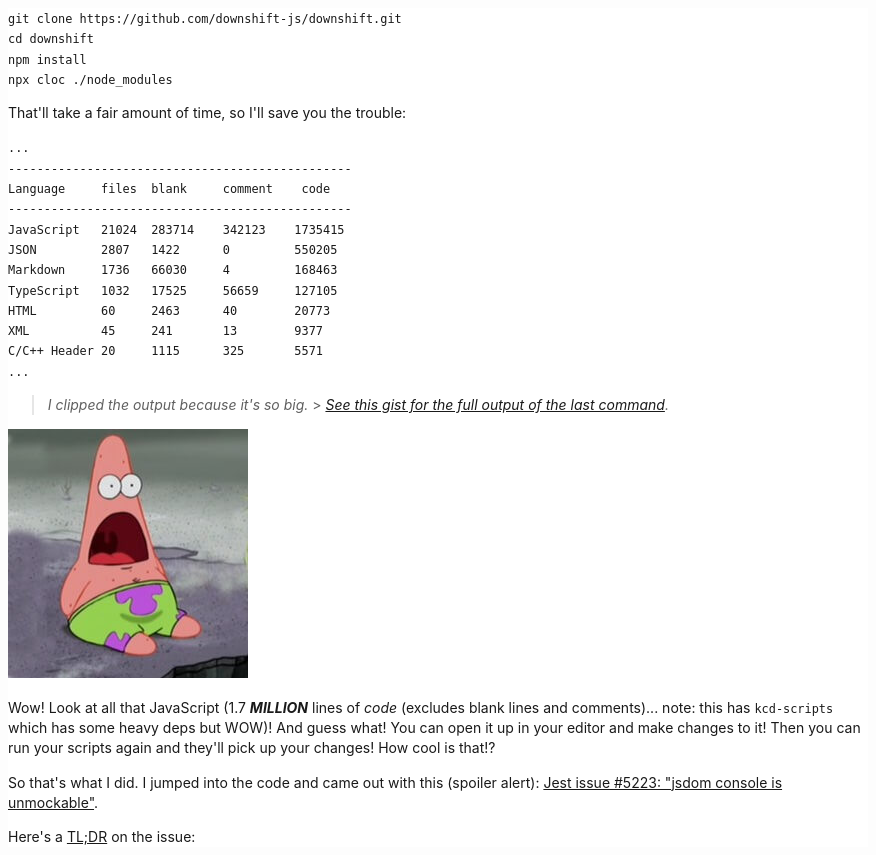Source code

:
 ```
git clone https://github.com/downshift-js/downshift.git
cd downshift
npm install
npx cloc ./node_modules
```

That'll take a fair amount of time, so I'll save you the trouble:

```
...
------------------------------------------------
Language     files  blank     comment    code
------------------------------------------------
JavaScript   21024  283714    342123    1735415
JSON         2807   1422      0         550205
Markdown     1736   66030     4         168463
TypeScript   1032   17525     56659     127105
HTML         60     2463      40        20773
XML          45     241       13        9377
C/C++ Header 20     1115      325       5571
...
```

> _I clipped the output because it's so big._ >
> [_See this gist for the full output of the last command_](https://gist.github.com/react-vis/0d02347d420459f4aac2cba4b3e8bef7#file-npx-clock-node_modules)_._

![Wow](./images/0.jpg)

Wow! Look at all that JavaScript (1.7 **_MILLION_** lines of _code_ (excludes
blank lines and comments)... note: this has `kcd-scripts` which has some heavy
deps but WOW)! And guess what! You can open it up in your editor and make
changes to it! Then you can run your scripts again and they'll pick up your
changes! How cool is that!?

So that's what I did. I jumped into the code and came out with this (spoiler
alert):
[Jest issue #5223: "jsdom console is unmockable"](https://github.com/facebook/jest/issues/5223).

Here's a [TL;DR](https://en.wikipedia.org/wiki/TL;DR) on the issue:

**EXERCISE REQUIREMENTS**:
Would you copy each line above exactly as given, dropping any images?

**ANSWER BOX**:
Source code

:
 ```
git clone https://github.com/downshift-js/downshift.git
cd downshift
npm install
npx cloc ./node_modules
```

That'll take a fair amount of time, so I'll save you the trouble:

```
...
------------------------------------------------
Language     files  blank     comment    code
------------------------------------------------
JavaScript   21024  283714    342123    1735415
JSON         2807   1422      0         550205
Markdown     1736   66030     4         168463
TypeScript   1032   17525     56659     127105
HTML         60     2463      40        20773
XML          45     241       13        9377
C/C++ Header 20     1115      325       5571
...
```

> _I clipped the output because it's so big._ >
> [_See this gist for the full output of the last command_](https://gist.github.com/react-vis/0d02347d420459f4aac2cba4b3e8bef7#file-npx-clock-node_modules)_._

![Wow](./images/0.jpg)

Wow! Look at all that JavaScript (1.7 **_MILLION_** lines of _code_ (excludes
blank lines and comments)... note: this has `kcd-scripts` which has some heavy
deps but WOW)! And guess what! You can open it up in your editor and make
changes to it! Then you can run your scripts again and they'll pick up your
changes! How cool is that!?

So that's what I did. I jumped into the code and came out with this (spoiler
alert):
[Jest issue #5223: "jsdom console is unmockable"](https://github.com/facebook/jest/issues/5223).

Here's a [TL;DR](https://en.wikipedia.org/wiki/TL;DR) on the issue:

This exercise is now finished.